+++ SOURCE INFORMATION +++

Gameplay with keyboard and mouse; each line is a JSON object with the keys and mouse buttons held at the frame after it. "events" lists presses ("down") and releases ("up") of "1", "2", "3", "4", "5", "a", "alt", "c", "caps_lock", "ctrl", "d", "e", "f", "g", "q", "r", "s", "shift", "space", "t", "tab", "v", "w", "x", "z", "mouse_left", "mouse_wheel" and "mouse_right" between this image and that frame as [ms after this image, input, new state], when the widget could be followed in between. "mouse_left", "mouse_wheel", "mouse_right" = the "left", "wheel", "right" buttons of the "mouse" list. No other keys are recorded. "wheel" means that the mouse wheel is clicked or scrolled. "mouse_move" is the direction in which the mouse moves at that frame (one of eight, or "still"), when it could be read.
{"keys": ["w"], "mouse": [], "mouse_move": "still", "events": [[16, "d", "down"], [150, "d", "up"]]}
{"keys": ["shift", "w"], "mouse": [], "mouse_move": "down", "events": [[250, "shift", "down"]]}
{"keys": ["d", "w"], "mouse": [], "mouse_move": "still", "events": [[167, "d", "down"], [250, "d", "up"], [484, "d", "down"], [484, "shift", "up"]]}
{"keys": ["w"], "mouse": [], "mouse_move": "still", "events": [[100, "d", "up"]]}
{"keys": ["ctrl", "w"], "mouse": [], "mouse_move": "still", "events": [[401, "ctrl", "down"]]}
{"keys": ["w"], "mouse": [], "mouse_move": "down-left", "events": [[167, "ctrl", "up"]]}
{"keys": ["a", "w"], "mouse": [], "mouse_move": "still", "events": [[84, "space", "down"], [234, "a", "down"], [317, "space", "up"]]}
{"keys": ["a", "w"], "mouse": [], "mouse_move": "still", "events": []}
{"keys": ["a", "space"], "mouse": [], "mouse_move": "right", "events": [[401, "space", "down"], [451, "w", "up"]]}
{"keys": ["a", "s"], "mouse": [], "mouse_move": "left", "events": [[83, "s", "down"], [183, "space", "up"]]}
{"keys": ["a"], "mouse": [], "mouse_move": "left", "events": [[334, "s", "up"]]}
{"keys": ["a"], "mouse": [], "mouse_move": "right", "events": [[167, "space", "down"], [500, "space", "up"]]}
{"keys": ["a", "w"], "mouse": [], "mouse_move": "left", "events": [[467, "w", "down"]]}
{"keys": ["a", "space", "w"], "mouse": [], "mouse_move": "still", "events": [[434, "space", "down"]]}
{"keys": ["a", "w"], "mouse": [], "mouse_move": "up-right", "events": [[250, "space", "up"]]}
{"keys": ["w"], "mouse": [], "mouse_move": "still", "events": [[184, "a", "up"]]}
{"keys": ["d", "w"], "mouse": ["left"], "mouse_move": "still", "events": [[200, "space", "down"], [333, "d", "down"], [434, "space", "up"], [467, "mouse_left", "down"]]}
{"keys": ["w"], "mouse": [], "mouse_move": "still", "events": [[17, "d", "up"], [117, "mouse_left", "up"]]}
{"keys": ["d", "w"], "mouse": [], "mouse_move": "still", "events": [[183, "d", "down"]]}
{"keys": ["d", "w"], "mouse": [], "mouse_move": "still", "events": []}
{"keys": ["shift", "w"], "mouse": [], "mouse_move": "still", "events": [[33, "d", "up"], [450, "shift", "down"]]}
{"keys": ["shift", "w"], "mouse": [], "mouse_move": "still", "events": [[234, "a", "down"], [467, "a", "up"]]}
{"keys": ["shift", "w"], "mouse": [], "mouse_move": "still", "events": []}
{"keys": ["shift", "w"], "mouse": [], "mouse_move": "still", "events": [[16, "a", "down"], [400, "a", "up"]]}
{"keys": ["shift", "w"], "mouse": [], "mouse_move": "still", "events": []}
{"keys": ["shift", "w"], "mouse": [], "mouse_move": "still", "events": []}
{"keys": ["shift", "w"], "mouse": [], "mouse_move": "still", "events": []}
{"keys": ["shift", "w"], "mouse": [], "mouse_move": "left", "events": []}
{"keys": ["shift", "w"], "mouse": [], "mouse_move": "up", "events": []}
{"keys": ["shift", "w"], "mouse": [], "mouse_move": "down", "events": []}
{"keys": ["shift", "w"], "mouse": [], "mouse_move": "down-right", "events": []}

+++

Print out all of the records above, word for word.

Gameplay with keyboard and mouse; each line is a JSON object with the keys and mouse buttons held at the frame after it. "events" lists presses ("down") and releases ("up") of "1", "2", "3", "4", "5", "a", "alt", "c", "caps_lock", "ctrl", "d", "e", "f", "g", "q", "r", "s", "shift", "space", "t", "tab", "v", "w", "x", "z", "mouse_left", "mouse_wheel" and "mouse_right" between this image and that frame as [ms after this image, input, new state], when the widget could be followed in between. "mouse_left", "mouse_wheel", "mouse_right" = the "left", "wheel", "right" buttons of the "mouse" list. No other keys are recorded. "wheel" means that the mouse wheel is clicked or scrolled. "mouse_move" is the direction in which the mouse moves at that frame (one of eight, or "still"), when it could be read.
{"keys": ["w"], "mouse": [], "mouse_move": "still", "events": [[16, "d", "down"], [150, "d", "up"]]}
{"keys": ["shift", "w"], "mouse": [], "mouse_move": "down", "events": [[250, "shift", "down"]]}
{"keys": ["d", "w"], "mouse": [], "mouse_move": "still", "events": [[167, "d", "down"], [250, "d", "up"], [484, "d", "down"], [484, "shift", "up"]]}
{"keys": ["w"], "mouse": [], "mouse_move": "still", "events": [[100, "d", "up"]]}
{"keys": ["ctrl", "w"], "mouse": [], "mouse_move": "still", "events": [[401, "ctrl", "down"]]}
{"keys": ["w"], "mouse": [], "mouse_move": "down-left", "events": [[167, "ctrl", "up"]]}
{"keys": ["a", "w"], "mouse": [], "mouse_move": "still", "events": [[84, "space", "down"], [234, "a", "down"], [317, "space", "up"]]}
{"keys": ["a", "w"], "mouse": [], "mouse_move": "still", "events": []}
{"keys": ["a", "space"], "mouse": [], "mouse_move": "right", "events": [[401, "space", "down"], [451, "w", "up"]]}
{"keys": ["a", "s"], "mouse": [], "mouse_move": "left", "events": [[83, "s", "down"], [183, "space", "up"]]}
{"keys": ["a"], "mouse": [], "mouse_move": "left", "events": [[334, "s", "up"]]}
{"keys": ["a"], "mouse": [], "mouse_move": "right", "events": [[167, "space", "down"], [500, "space", "up"]]}
{"keys": ["a", "w"], "mouse": [], "mouse_move": "left", "events": [[467, "w", "down"]]}
{"keys": ["a", "space", "w"], "mouse": [], "mouse_move": "still", "events": [[434, "space", "down"]]}
{"keys": ["a", "w"], "mouse": [], "mouse_move": "up-right", "events": [[250, "space", "up"]]}
{"keys": ["w"], "mouse": [], "mouse_move": "still", "events": [[184, "a", "up"]]}
{"keys": ["d", "w"], "mouse": ["left"], "mouse_move": "still", "events": [[200, "space", "down"], [333, "d", "down"], [434, "space", "up"], [467, "mouse_left", "down"]]}
{"keys": ["w"], "mouse": [], "mouse_move": "still", "events": [[17, "d", "up"], [117, "mouse_left", "up"]]}
{"keys": ["d", "w"], "mouse": [], "mouse_move": "still", "events": [[183, "d", "down"]]}
{"keys": ["d", "w"], "mouse": [], "mouse_move": "still", "events": []}
{"keys": ["shift", "w"], "mouse": [], "mouse_move": "still", "events": [[33, "d", "up"], [450, "shift", "down"]]}
{"keys": ["shift", "w"], "mouse": [], "mouse_move": "still", "events": [[234, "a", "down"], [467, "a", "up"]]}
{"keys": ["shift", "w"], "mouse": [], "mouse_move": "still", "events": []}
{"keys": ["shift", "w"], "mouse": [], "mouse_move": "still", "events": [[16, "a", "down"], [400, "a", "up"]]}
{"keys": ["shift", "w"], "mouse": [], "mouse_move": "still", "events": []}
{"keys": ["shift", "w"], "mouse": [], "mouse_move": "still", "events": []}
{"keys": ["shift", "w"], "mouse": [], "mouse_move": "still", "events": []}
{"keys": ["shift", "w"], "mouse": [], "mouse_move": "left", "events": []}
{"keys": ["shift", "w"], "mouse": [], "mouse_move": "up", "events": []}
{"keys": ["shift", "w"], "mouse": [], "mouse_move": "down", "events": []}
{"keys": ["shift", "w"], "mouse": [], "mouse_move": "down-right", "events": []}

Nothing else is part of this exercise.